<<<<
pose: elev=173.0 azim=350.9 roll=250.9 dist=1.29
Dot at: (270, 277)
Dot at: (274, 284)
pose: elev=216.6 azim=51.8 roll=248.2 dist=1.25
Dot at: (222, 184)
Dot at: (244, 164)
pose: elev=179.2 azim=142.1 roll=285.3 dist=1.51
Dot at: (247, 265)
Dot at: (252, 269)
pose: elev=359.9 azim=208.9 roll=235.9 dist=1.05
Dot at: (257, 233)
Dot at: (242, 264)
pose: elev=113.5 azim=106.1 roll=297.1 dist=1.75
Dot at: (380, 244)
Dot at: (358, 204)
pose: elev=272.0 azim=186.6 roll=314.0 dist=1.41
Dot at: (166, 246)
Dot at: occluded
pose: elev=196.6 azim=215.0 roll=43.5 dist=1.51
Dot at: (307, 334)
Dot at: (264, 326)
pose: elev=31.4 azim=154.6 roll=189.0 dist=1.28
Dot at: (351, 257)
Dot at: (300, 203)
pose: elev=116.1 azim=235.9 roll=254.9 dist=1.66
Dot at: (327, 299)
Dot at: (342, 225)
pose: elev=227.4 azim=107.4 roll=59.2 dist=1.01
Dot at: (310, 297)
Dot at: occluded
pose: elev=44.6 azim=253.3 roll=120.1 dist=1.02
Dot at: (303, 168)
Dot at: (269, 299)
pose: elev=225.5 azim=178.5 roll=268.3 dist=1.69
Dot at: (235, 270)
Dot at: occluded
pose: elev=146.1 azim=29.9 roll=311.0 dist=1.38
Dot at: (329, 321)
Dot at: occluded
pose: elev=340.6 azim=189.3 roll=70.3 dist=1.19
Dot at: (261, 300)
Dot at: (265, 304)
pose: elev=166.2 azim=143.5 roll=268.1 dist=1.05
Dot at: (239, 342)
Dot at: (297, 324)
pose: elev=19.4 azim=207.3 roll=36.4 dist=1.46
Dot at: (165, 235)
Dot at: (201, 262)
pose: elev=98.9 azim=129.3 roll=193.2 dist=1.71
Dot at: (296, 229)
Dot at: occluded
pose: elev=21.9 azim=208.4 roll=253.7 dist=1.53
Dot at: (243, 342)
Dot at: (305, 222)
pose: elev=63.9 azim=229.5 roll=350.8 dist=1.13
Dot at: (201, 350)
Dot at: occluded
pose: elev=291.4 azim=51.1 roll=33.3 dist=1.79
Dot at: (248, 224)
>>>>
### Written exercise:
Retype the lines of the listing above exactly, from the line containing "pose: elev=179.2 azim=142.1" up to and including the line containing "Dot at: (300, 203)".

### Reply to the task:
pose: elev=179.2 azim=142.1 roll=285.3 dist=1.51
Dot at: (247, 265)
Dot at: (252, 269)
pose: elev=359.9 azim=208.9 roll=235.9 dist=1.05
Dot at: (257, 233)
Dot at: (242, 264)
pose: elev=113.5 azim=106.1 roll=297.1 dist=1.75
Dot at: (380, 244)
Dot at: (358, 204)
pose: elev=272.0 azim=186.6 roll=314.0 dist=1.41
Dot at: (166, 246)
Dot at: occluded
pose: elev=196.6 azim=215.0 roll=43.5 dist=1.51
Dot at: (307, 334)
Dot at: (264, 326)
pose: elev=31.4 azim=154.6 roll=189.0 dist=1.28
Dot at: (351, 257)
Dot at: (300, 203)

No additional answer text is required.